━━ Dataset excerpts ━━

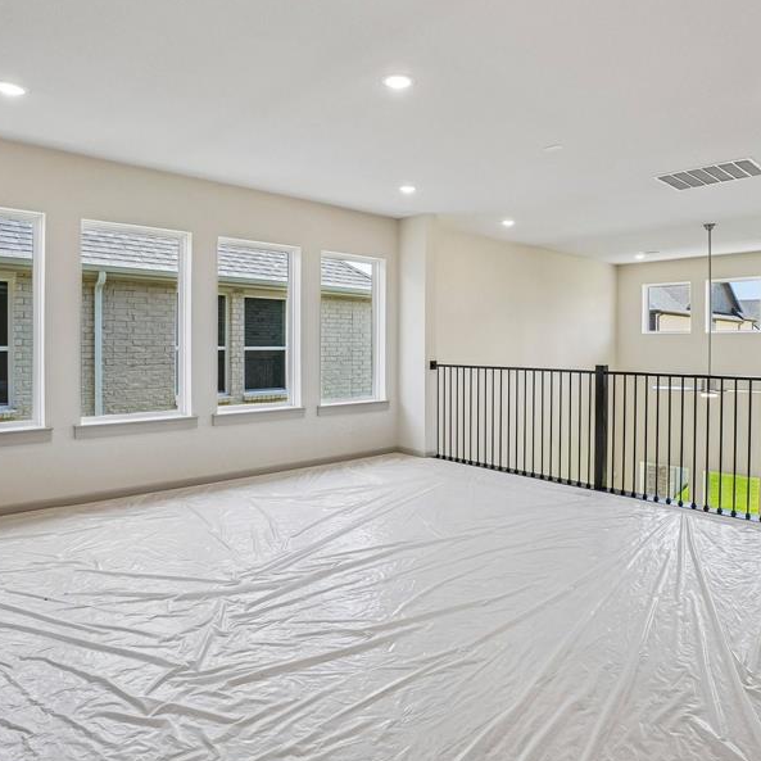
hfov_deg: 69.0
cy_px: 350
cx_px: 454
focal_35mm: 22
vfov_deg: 69.5
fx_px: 547
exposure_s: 1/100
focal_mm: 10
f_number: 8
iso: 400
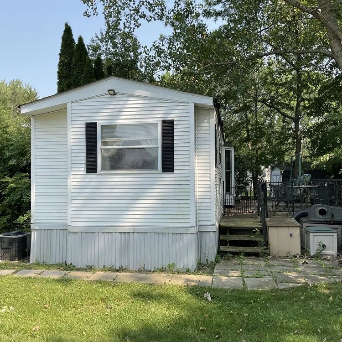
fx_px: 391
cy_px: 174
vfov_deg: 47.2
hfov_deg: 47.2
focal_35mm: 35
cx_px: 162
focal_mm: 3
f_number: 1.8
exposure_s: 1/883
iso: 16
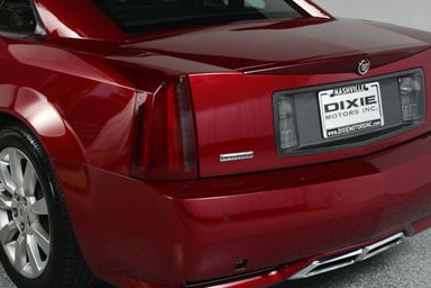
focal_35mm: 65
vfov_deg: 20.9
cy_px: 110
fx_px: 778
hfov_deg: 30.7
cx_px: 139
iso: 100
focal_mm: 26
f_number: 13
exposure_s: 1/160
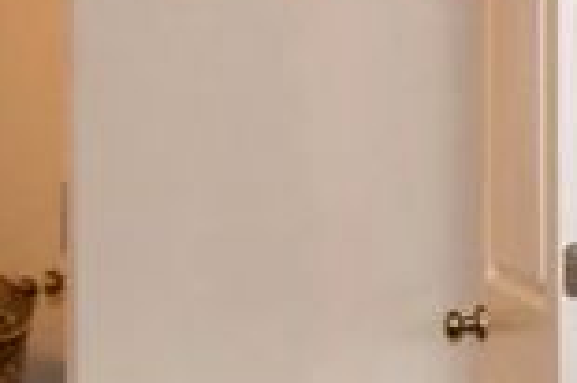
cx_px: 1772
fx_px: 1697
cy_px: 143
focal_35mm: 106
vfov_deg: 12.9
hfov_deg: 11.1
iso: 1000
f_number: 7.1
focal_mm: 11
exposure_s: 1/60
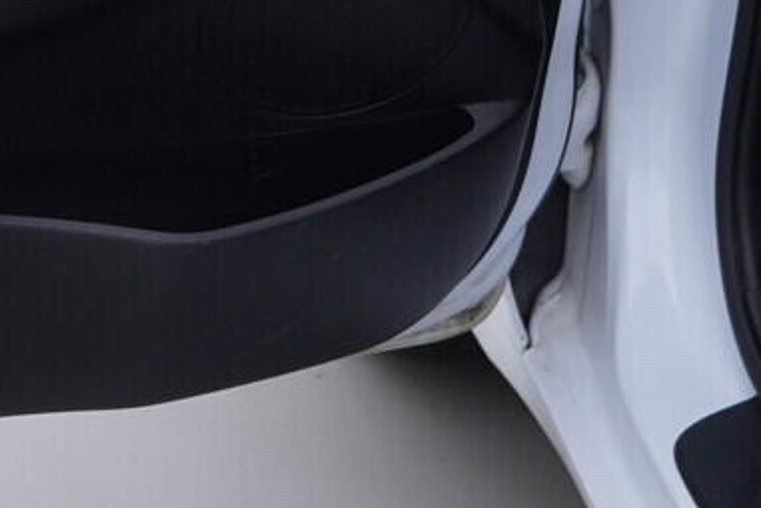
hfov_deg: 14.5
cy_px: -188
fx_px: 2875
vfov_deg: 9.9
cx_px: -222
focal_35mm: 136
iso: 125
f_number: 4
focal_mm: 24
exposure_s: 1/60
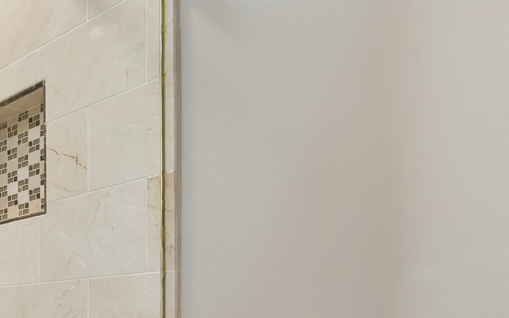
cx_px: -211
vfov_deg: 26.8
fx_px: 597
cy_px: 373
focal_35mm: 43
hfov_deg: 30.9
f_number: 13
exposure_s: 1/1.67
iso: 400
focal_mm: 14
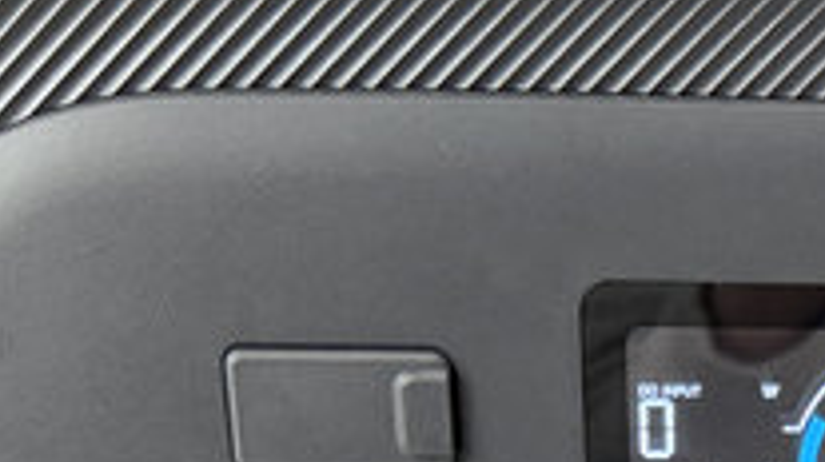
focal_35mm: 101
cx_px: 976
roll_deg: -2.4
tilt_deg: -25.3
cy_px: 884
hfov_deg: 19.9
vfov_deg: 11.0
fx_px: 2207
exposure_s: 1/42
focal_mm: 6.76
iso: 800
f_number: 1.78
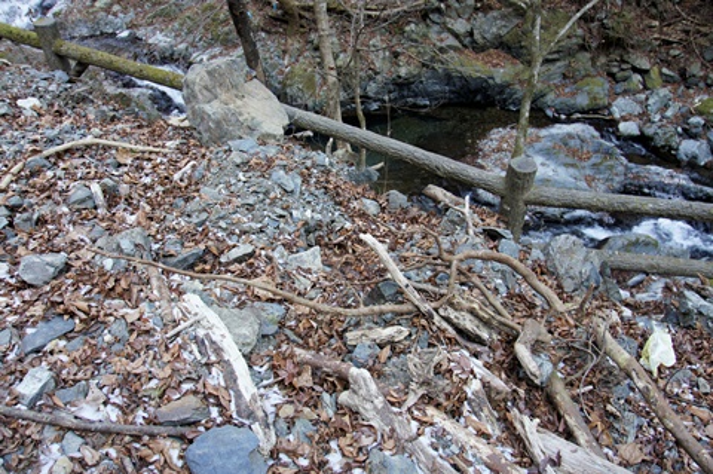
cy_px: 237
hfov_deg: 64.6
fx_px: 564
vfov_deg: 45.6
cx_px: 356
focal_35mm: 28
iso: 200
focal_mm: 19
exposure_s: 1/40
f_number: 4
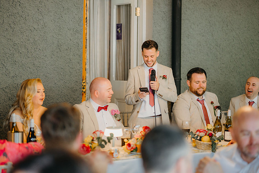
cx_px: 128
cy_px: 87
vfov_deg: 15.9
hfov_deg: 23.6
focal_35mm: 86
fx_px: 620
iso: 1000
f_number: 2
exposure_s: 1/200
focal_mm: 85
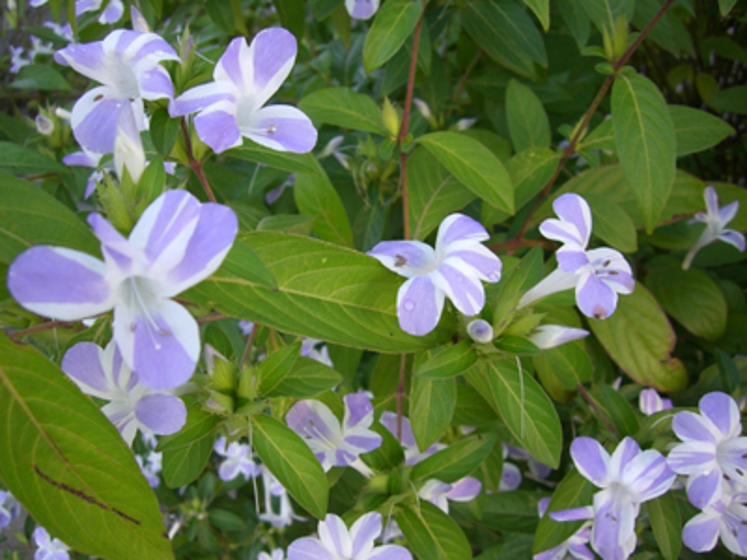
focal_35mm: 38
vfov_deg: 37.7
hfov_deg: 49.0
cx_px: 374
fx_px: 820
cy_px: 280
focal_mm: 6.2
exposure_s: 1/200
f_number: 2.7
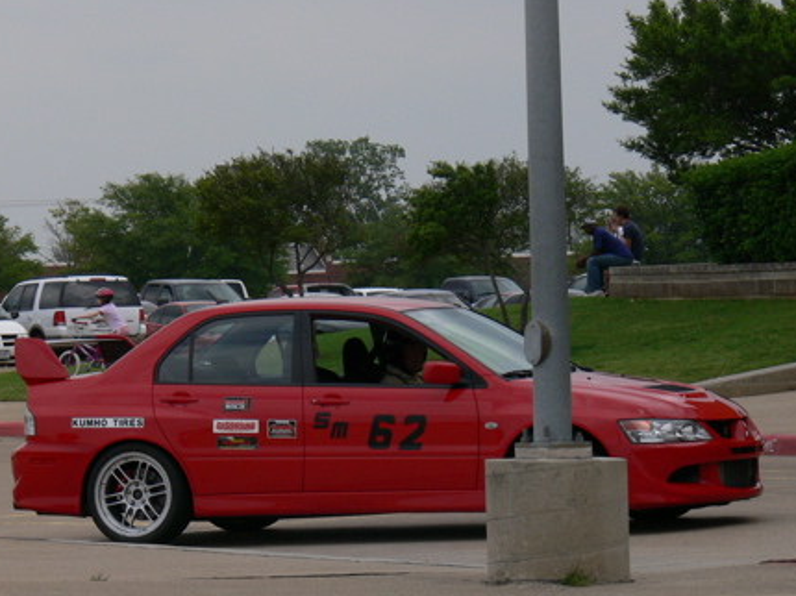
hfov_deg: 9.7
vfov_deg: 7.3
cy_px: 315
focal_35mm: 204
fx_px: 4688
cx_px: 454
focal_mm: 29
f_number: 5.6
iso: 100
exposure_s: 1/800
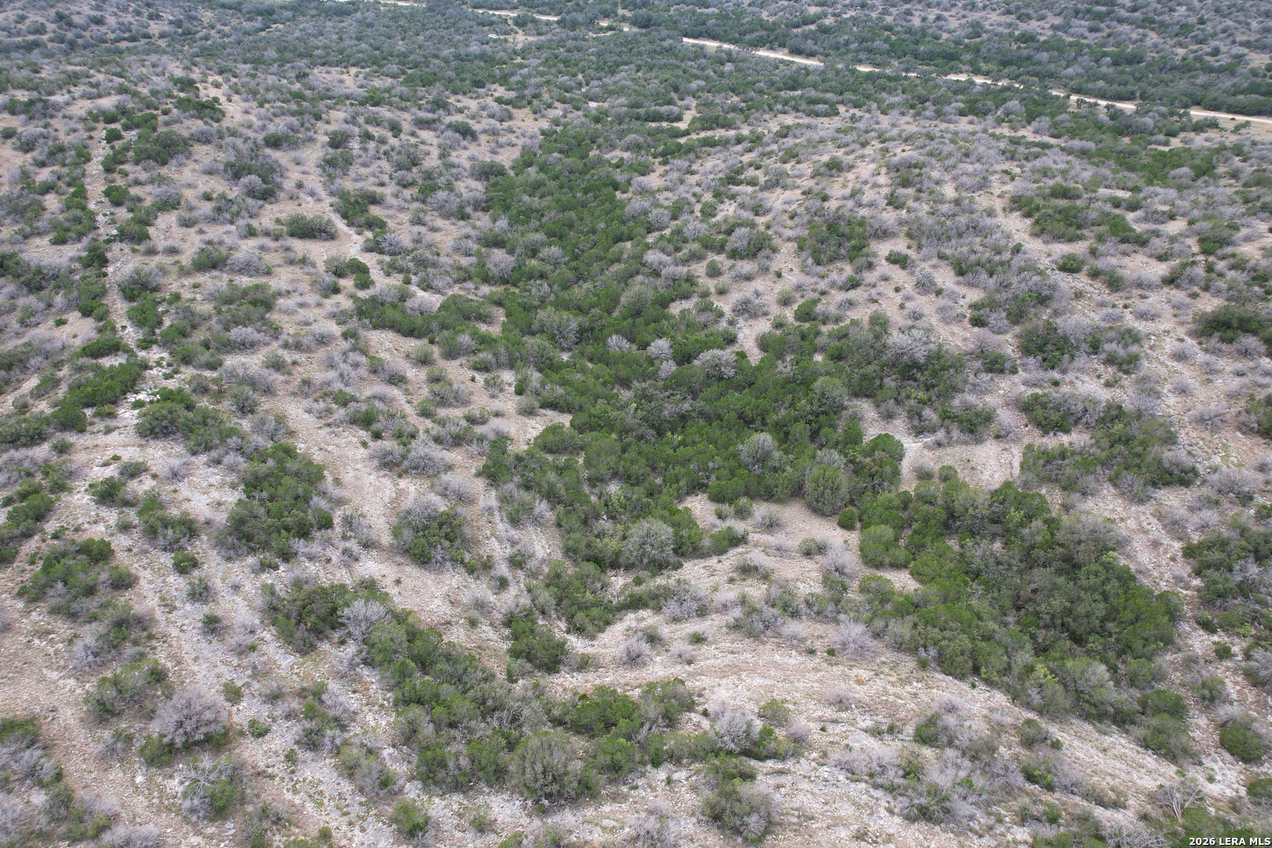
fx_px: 777
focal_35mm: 22
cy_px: 424
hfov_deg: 78.6
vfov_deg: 57.2
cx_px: 636
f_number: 2.8
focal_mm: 8.38
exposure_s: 1/350
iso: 110
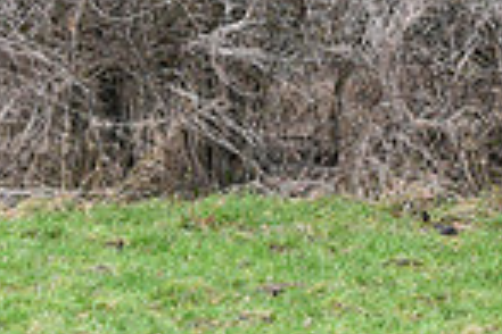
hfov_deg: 7.2
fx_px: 3862
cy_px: -75
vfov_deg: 4.9
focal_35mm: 277
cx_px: 915
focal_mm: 70
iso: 4000
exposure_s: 1/1250
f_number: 5.6
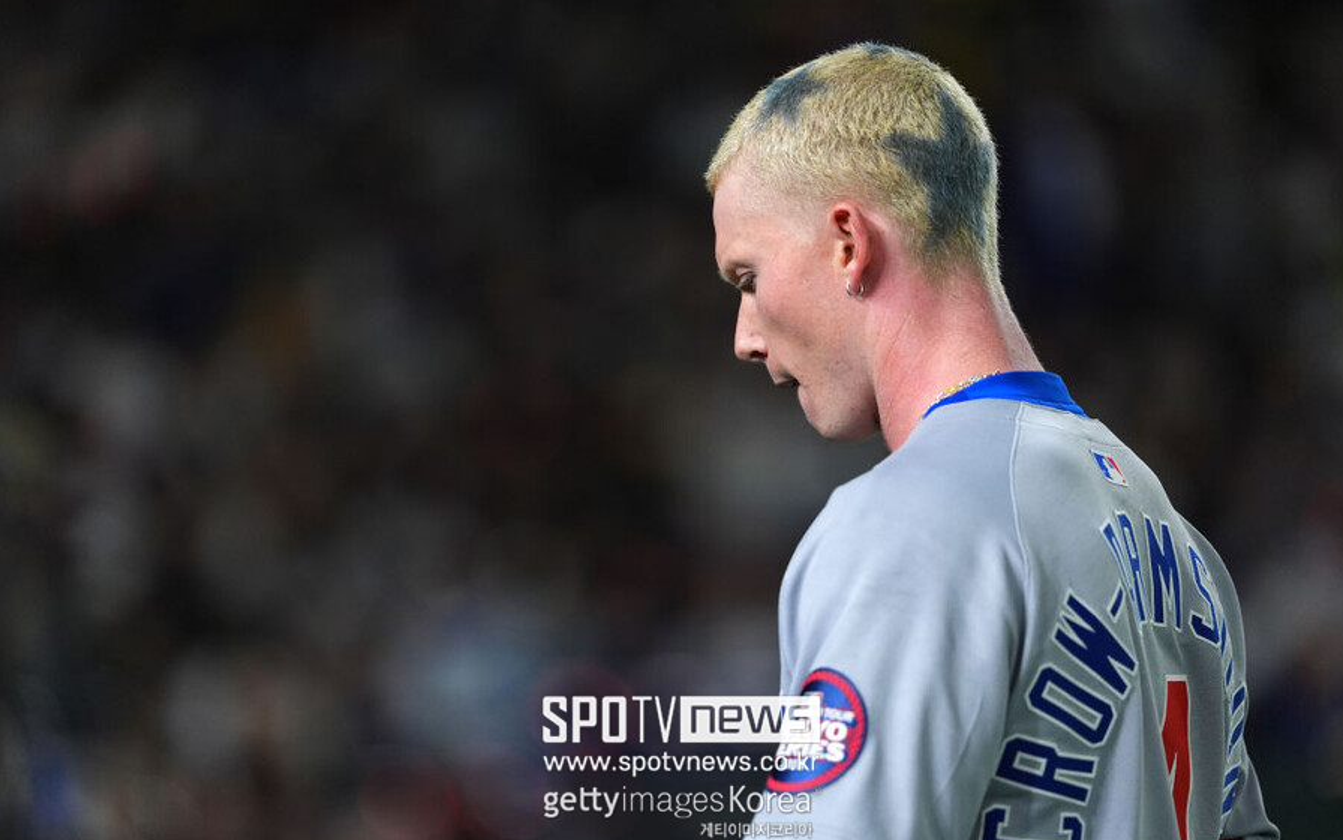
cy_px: 438
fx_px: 11237
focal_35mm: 307
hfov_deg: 6.8
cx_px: 673
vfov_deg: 4.3
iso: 2500
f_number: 2.8
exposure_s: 1/1250
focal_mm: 300
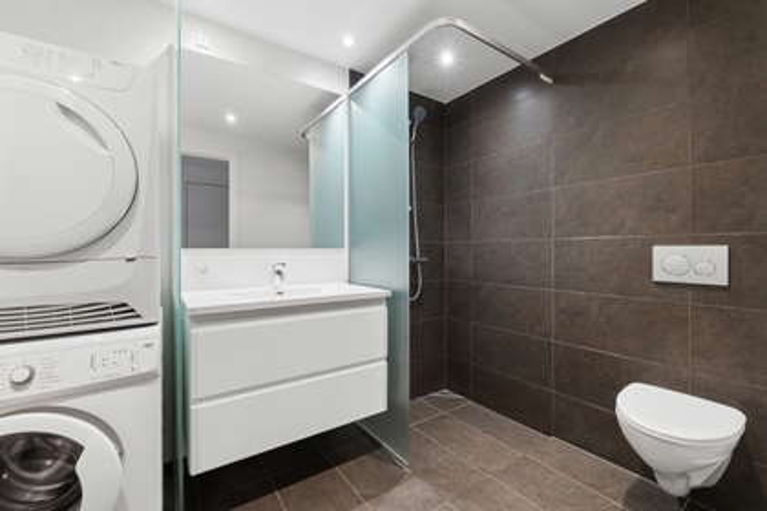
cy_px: 256
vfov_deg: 74.6
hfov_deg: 97.6
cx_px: 384
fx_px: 336
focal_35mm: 16
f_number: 8
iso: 200
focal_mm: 10.5
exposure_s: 1/5
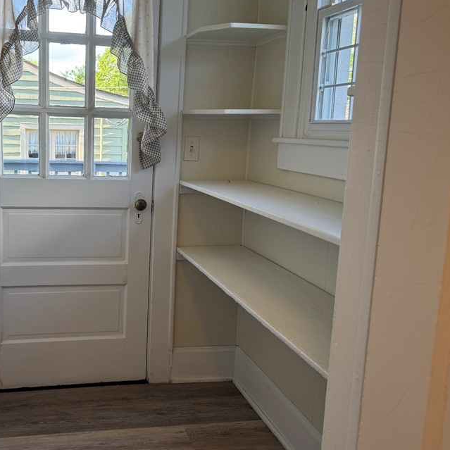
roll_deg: -1.7
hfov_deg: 46.8
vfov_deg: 48.4
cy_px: 208
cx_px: 116
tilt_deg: -9.9
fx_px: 500
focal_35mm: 34
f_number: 1.78
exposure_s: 1/120
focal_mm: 6.76
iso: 100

━━━

- _Exercise_
With the pictures removed, return all the entries exactly.

- _Exercise response_
hfov_deg: 69.0
cy_px: 350
cx_px: 454
focal_35mm: 22
vfov_deg: 69.5
fx_px: 547
exposure_s: 1/100
focal_mm: 10
f_number: 8
iso: 400
fx_px: 391
cy_px: 174
vfov_deg: 47.2
hfov_deg: 47.2
focal_35mm: 35
cx_px: 162
focal_mm: 3
f_number: 1.8
exposure_s: 1/883
iso: 16
focal_35mm: 65
vfov_deg: 20.9
cy_px: 110
fx_px: 778
hfov_deg: 30.7
cx_px: 139
iso: 100
focal_mm: 26
f_number: 13
exposure_s: 1/160
cx_px: 1772
fx_px: 1697
cy_px: 143
focal_35mm: 106
vfov_deg: 12.9
hfov_deg: 11.1
iso: 1000
f_number: 7.1
focal_mm: 11
exposure_s: 1/60
hfov_deg: 14.5
cy_px: -188
fx_px: 2875
vfov_deg: 9.9
cx_px: -222
focal_35mm: 136
iso: 125
f_number: 4
focal_mm: 24
exposure_s: 1/60
cx_px: -211
vfov_deg: 26.8
fx_px: 597
cy_px: 373
focal_35mm: 43
hfov_deg: 30.9
f_number: 13
exposure_s: 1/1.67
iso: 400
focal_mm: 14
focal_35mm: 101
cx_px: 976
roll_deg: -2.4
tilt_deg: -25.3
cy_px: 884
hfov_deg: 19.9
vfov_deg: 11.0
fx_px: 2207
exposure_s: 1/42
focal_mm: 6.76
iso: 800
f_number: 1.78
cy_px: 237
hfov_deg: 64.6
fx_px: 564
vfov_deg: 45.6
cx_px: 356
focal_35mm: 28
iso: 200
focal_mm: 19
exposure_s: 1/40
f_number: 4
cx_px: 128
cy_px: 87
vfov_deg: 15.9
hfov_deg: 23.6
focal_35mm: 86
fx_px: 620
iso: 1000
f_number: 2
exposure_s: 1/200
focal_mm: 85
focal_35mm: 38
vfov_deg: 37.7
hfov_deg: 49.0
cx_px: 374
fx_px: 820
cy_px: 280
focal_mm: 6.2
exposure_s: 1/200
f_number: 2.7
hfov_deg: 9.7
vfov_deg: 7.3
cy_px: 315
focal_35mm: 204
fx_px: 4688
cx_px: 454
focal_mm: 29
f_number: 5.6
iso: 100
exposure_s: 1/800
fx_px: 777
focal_35mm: 22
cy_px: 424
hfov_deg: 78.6
vfov_deg: 57.2
cx_px: 636
f_number: 2.8
focal_mm: 8.38
exposure_s: 1/350
iso: 110
hfov_deg: 7.2
fx_px: 3862
cy_px: -75
vfov_deg: 4.9
focal_35mm: 277
cx_px: 915
focal_mm: 70
iso: 4000
exposure_s: 1/1250
f_number: 5.6
cy_px: 438
fx_px: 11237
focal_35mm: 307
hfov_deg: 6.8
cx_px: 673
vfov_deg: 4.3
iso: 2500
f_number: 2.8
exposure_s: 1/1250
focal_mm: 300
cy_px: 256
vfov_deg: 74.6
hfov_deg: 97.6
cx_px: 384
fx_px: 336
focal_35mm: 16
f_number: 8
iso: 200
focal_mm: 10.5
exposure_s: 1/5
roll_deg: -1.7
hfov_deg: 46.8
vfov_deg: 48.4
cy_px: 208
cx_px: 116
tilt_deg: -9.9
fx_px: 500
focal_35mm: 34
f_number: 1.78
exposure_s: 1/120
focal_mm: 6.76
iso: 100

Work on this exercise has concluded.